**GIVEN INFORMATION:**
+ + +

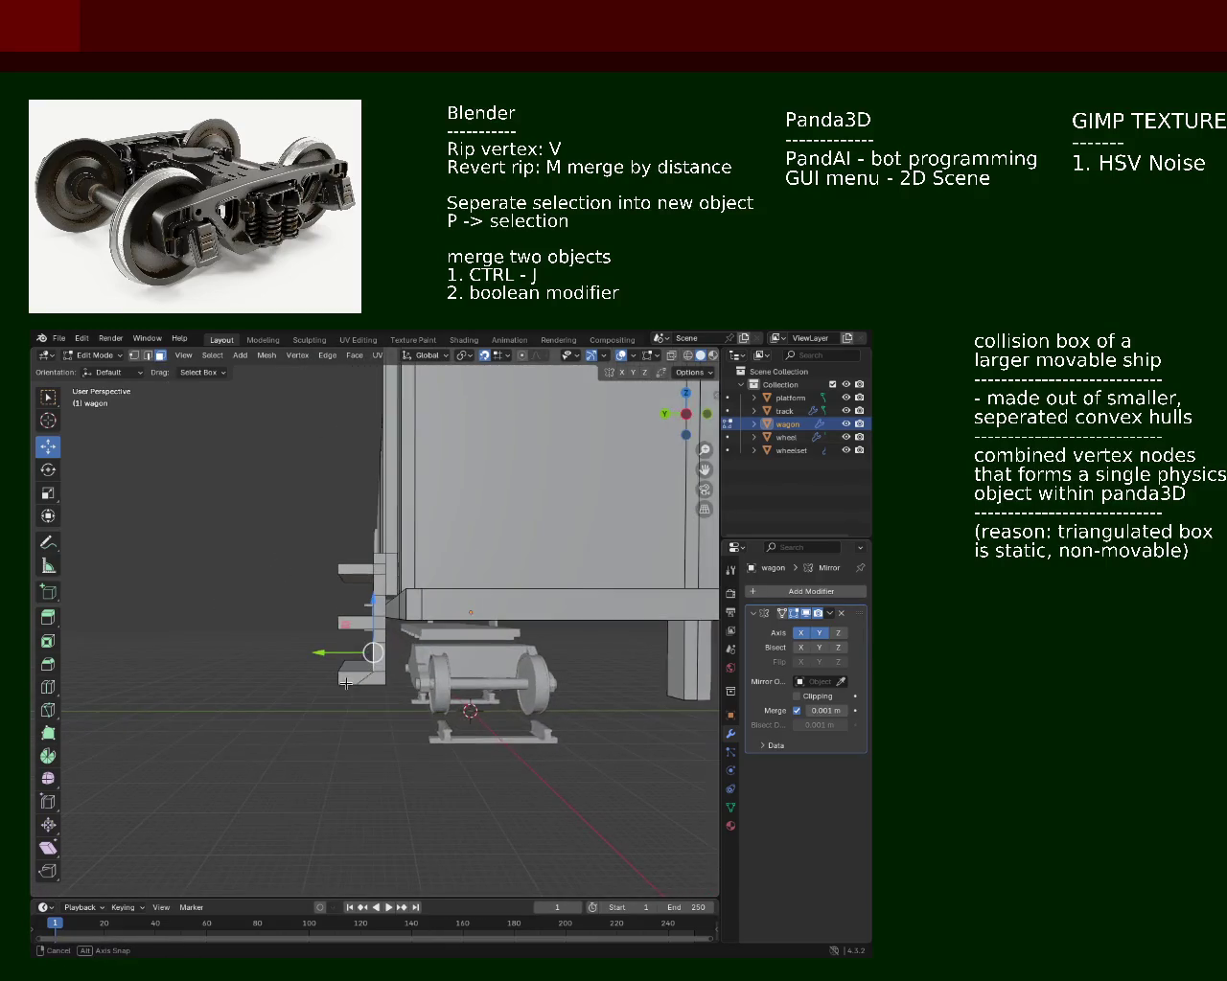
click(688, 357)
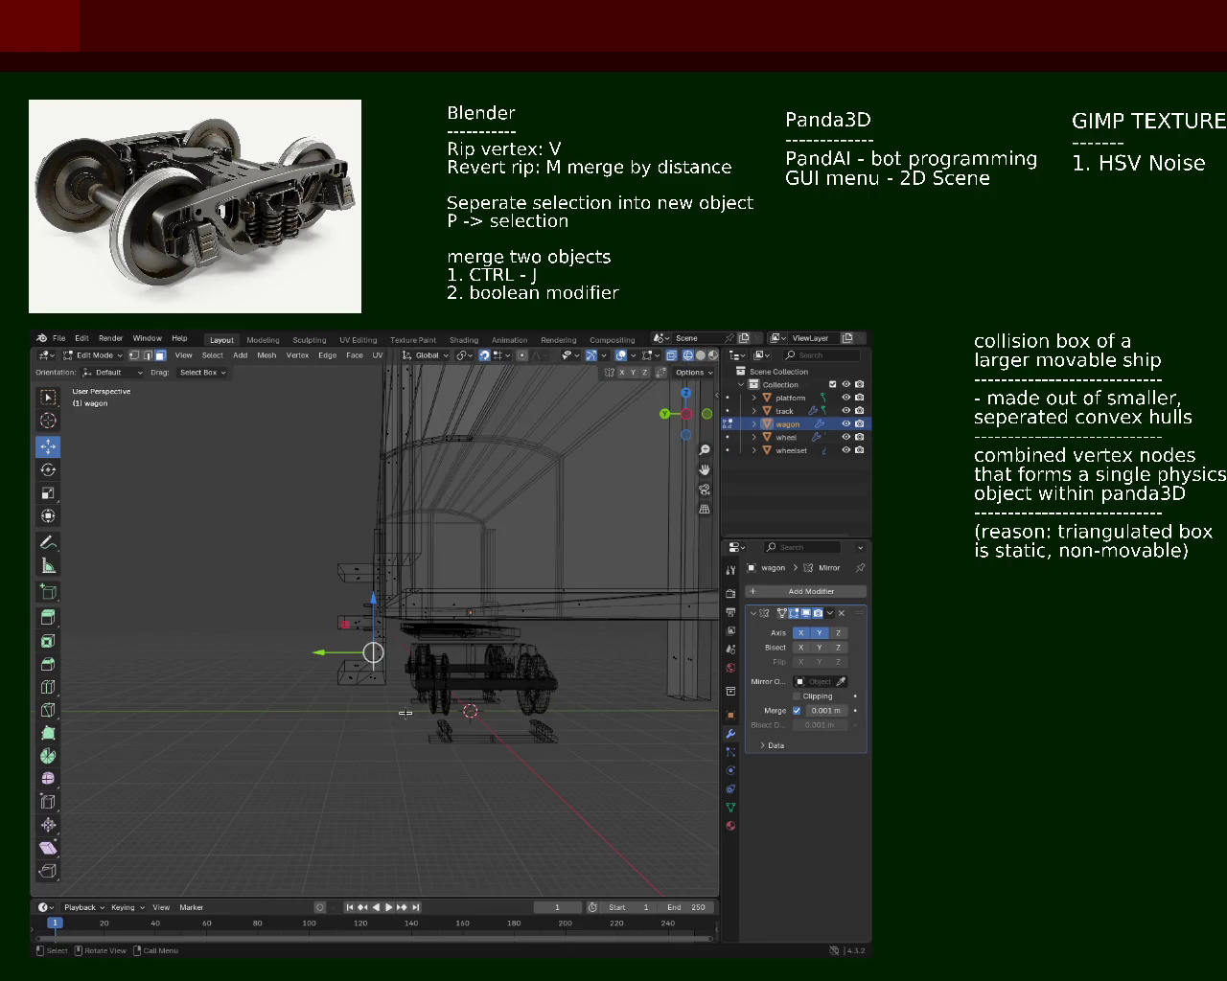
drag(353, 670, 353, 674)
drag(353, 674, 390, 721)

+ + +

**WHAT YOU HAVE TO DO:**
Leave out the pictures, then return every line of the data exactly.

**SOLUTION TO THIS TASK:**
click(688, 357)
drag(353, 670, 353, 674)
drag(353, 674, 390, 721)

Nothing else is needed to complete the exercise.